On lira avec intérêt l’article de Georges Zucker sur les problèmes de transcription des textes sépharades : l’auteur rappelle d’abord certaines difficultés typographiques et phonétiques de l’aljamiado - le judéo-espagnol en caractères hébraïques, dits communément rachi - pour représenter par exemple les sons “j” ou “tch”, inconnus de l’alphabet hébreu.
Le second processus de transcription du judéo-espagnol - en caractères latins cette fois - ne s’est pas fait sans mal non plus : il n’y a toujours pas de système accepté universellement et selon que l’on a affaire à un transcripteur de langue française, anglaise ou turque, le même son s’écrit respectivement “ch”, “sh” ou “s”. Il faut donc, selon Zucker, unifier l’écriture du judéo-espagnol en tenant compte des prononciations dialectales, des transcriptions hébraïques premières - mais contenant parfois des erreurs - et en utilisant des symboles de notation accessibles à tous.

L’article d’Isaac Jack Lévy et Rosemary Lévy-Zumwalt, une conversation tissée de refranes savoureux, permet de replacer des proverbes dans leur contexte, ce qui leur donne souvent une richesse supplémentaire pas toujours perceptible dans les recueils. 
Il s’agit ici de décrire la situation dans laquelle on fait appel à ces proverbes, d’en expliquer l’application et les diverses connotations : l’ironie dans Venid, sinyor, vos ambezare a azer hijos1 ou la sagesse dans Ojos ke no ven, korason ke no yora
Les auteurs situent l’origine géographique et linguistique de chacun de ces refranes, avec d’éventuelles spécificités dialectales, rappellent aussi le contexte social et les traduisent, le tout avec une bonne dose d’humour.

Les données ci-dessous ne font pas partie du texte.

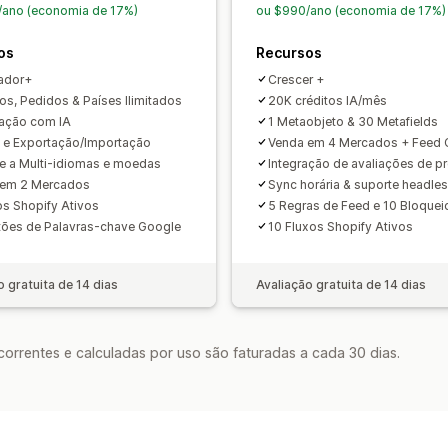
Gerenciamento de Número global de i
/ano (economia de 17%)
ou $990/ano (economia de 17%)
inglês)
os
Recursos
Headless
Otimização de feed
Monit
De vários formatos
ador+
Crescer +
os, Pedidos & Países Ilimitados
20K créditos IA/mês
ação com IA
1 Metaobjeto & 30 Metafields
 e Exportação/Importação
Venda em 4 Mercados + Feed
e a Multi-idiomas e moedas
Integração de avaliações de p
 em 2 Mercados
Sync horária & suporte headle
os Shopify Ativos
5 Regras de Feed e 10 Bloquei
ões de Palavras-chave Google
10 Fluxos Shopify Ativos
o gratuita de 14 dias
Avaliação gratuita de 14 dias
rrentes e calculadas por uso são faturadas a cada 30 dias.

On trouvera également des analyses originales sur un conte populaire, sur une tradition liée à la grossesse, sur des chants de mariage. Parmi les auteurs, on relèvera plus d’un nom connu, comme ceux de Shmuel Trigano ou de Paloma Diaz-Mas. La qualité des articles est inégale, certains ne portent pas vraiment sur la culture sépharade, d’autres sont trop exclusifs par leur sujet pointu, mais l’entreprise dans son ensemble a le mérite d’apporter un joli aperçu de cette riche mosaïque que sont les études sépharades.